Philippe Denis a réuni dans ce petit livre les Inventions que lui a inspirées sa longue fréquentation des poètes japonais, lus en anglais, dans l’anthologie de haïkus publiée en 1949-1952 aux États-Unis par Reginald Horace Blyth.
Philippe Denis, Inventions. Suivi de Notes sur des pivoines. Le Bruit du temps, 88 p., 11 €
« Ces textes qui sont à l’origine des haïkus de Matsuo Bachô, de Yosa Buson, de Kobaiashi Issa, et pour les Notes sur des pivoines de Masaoka Shiki, ont été réinventés par le poète » écrit Philippe Denis, avec l’art singulier de qui sait s’emparer, dans la clarté, dans la concision, de ce qui fonde à la fois l’évanescent, le bref, l’ineffable, et l’instant poreux qui culmine au-dessus des frondaisons, décrivant la simplicité comme le raffinement des moments quelconques de l’existence, accordés humblement à la vie. Ni transposition. Ni imitation.
« L’enfant qui imite le cormoran plonge avec plus de souplesse que le cormoran. » Au versant de la sensation quotidienne se lit l’instantané, voire l’étrangeté, de ce saut : qu’est-ce qui se rapproche, se lie, se rassemble comme à l’infini, pourtant disposé à disparaître, à s’effacer ?
Soit, ce sont de timides « cinq mesures de riz de l’an passé » qui accueillent le printemps.
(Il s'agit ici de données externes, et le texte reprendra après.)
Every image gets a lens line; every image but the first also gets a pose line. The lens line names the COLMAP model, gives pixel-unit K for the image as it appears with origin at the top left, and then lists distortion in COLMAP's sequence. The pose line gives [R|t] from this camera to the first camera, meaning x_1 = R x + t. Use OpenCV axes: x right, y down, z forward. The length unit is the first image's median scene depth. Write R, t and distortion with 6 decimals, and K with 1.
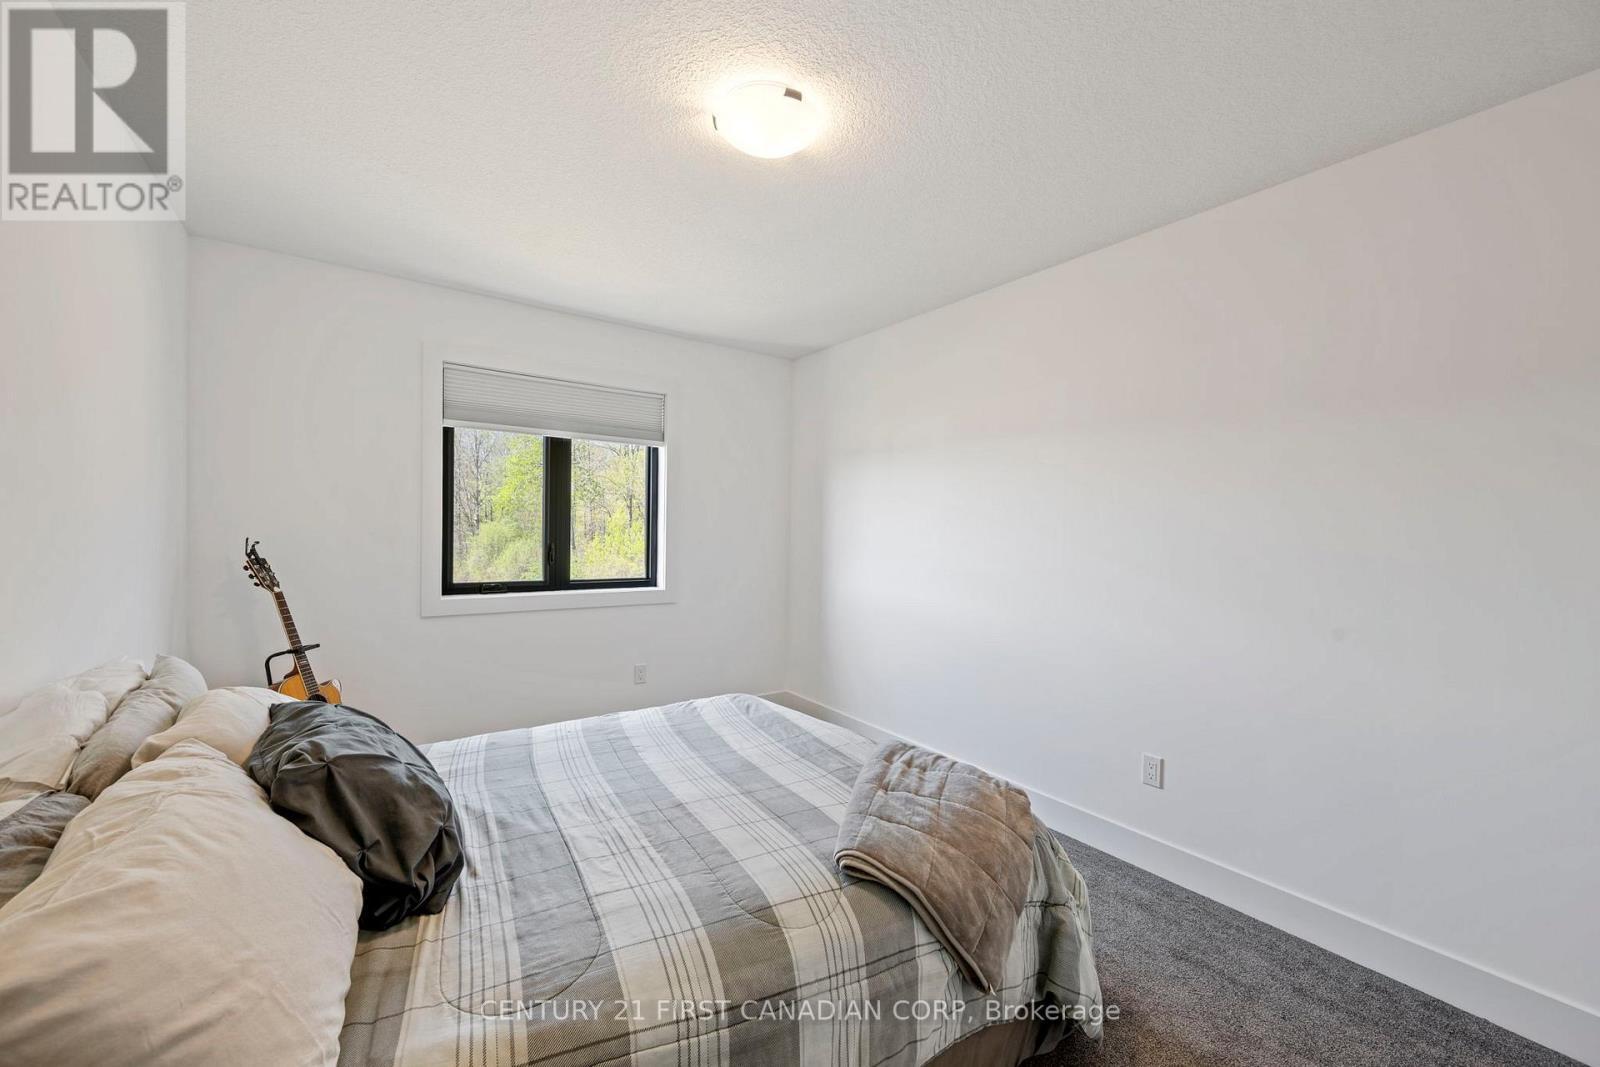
lens RADIAL K [[628.2, 0, 803.0], [0, 628.2, 539.2], [0, 0, 1]] dist [-0.006701, -0.000241]
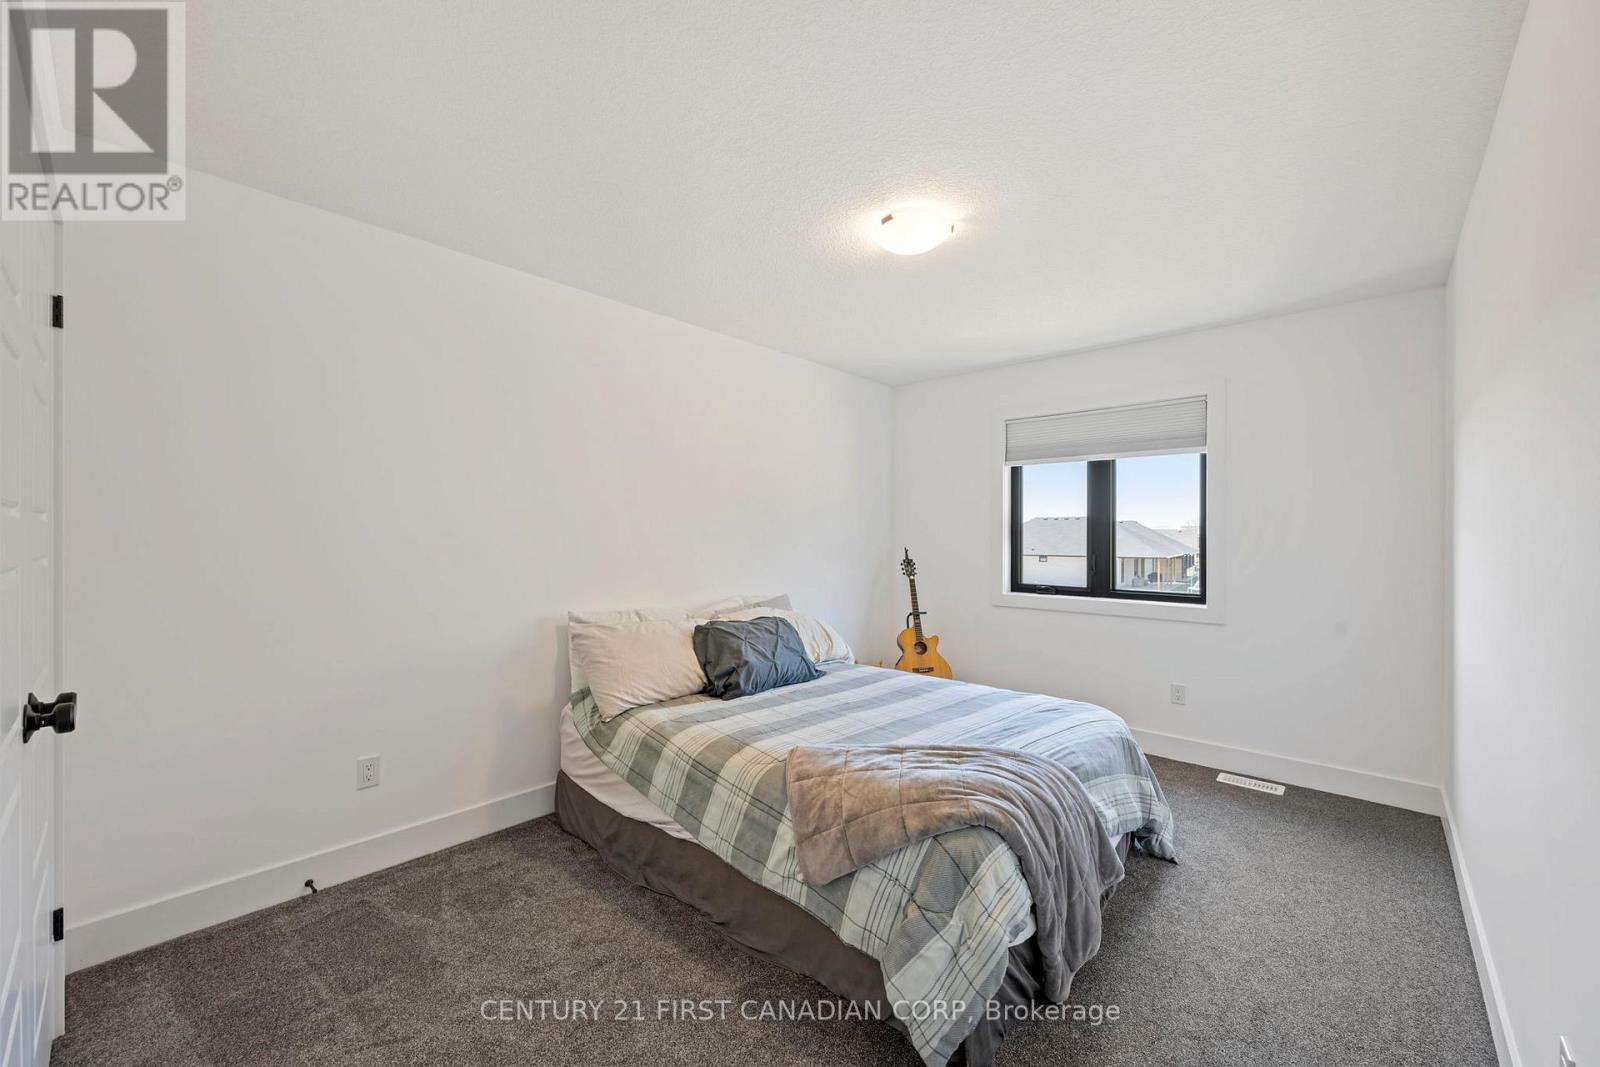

Soit, elles se jouent subtilement du temps, de la durée, dispensant « une saison pour celui qui reste, une pour celui qui s’en va, l’automne en partage ».
Tout se passe comme si, en un exercice risqué de la parole, subtile, essentiellement aride et ténue, quelques mots cherchaient à « circonscrire la sphère », à en creuser délicatement la profondeur, ou à en décrire obliquement la gravité sensible, fût-ce avec légèreté, avec humour, car c’est la vie qui frémit, ici. La poésie de Philippe Denis semble s’affranchir des mots, quelques syllabes vibrantes empruntent à l’orientalisme du haïku une voie inédite. Elle s’immerge dans une langue inconnue, qu’elle ne prétend ni traduire ni déchiffrer. Elle offre à la densité de la pensée le parcours d’un regard aigu, âpre et précis : ainsi, l’économie de moyens – quelques notes jetées sur la page – donne-t-elle à voir une extrême acuité frémissante, l’immédiateté fragile du souffle, voire la suavité des pivoines écloses, sorte de journal d’un « haïku élégiaque ».
Comme dessinés, gravés à même la pierre, ces poèmes – « plantations de riz : un long rectangle pour un haïku, un carré pour un lavis » – tracent des signes. De ceux qui ouvrent le monde, et l’empêchent d’être un artefact.
Le cheminement, proche et lointain, de Philippe Denis avec la poésie japonaise, un lien tissé tacitement depuis longtemps, au rythme des élans, nourrit des pensées vagabondes, comme arrachées à l’évidence, à l’indicible : de ces instants, fugitivement rapprochés d’une intimité silencieuse, où la fleur au bord du sentier et la clarté entrevue derrière le nuage offrent un précieux viatique, pas seulement « une nuit d’insomnie ».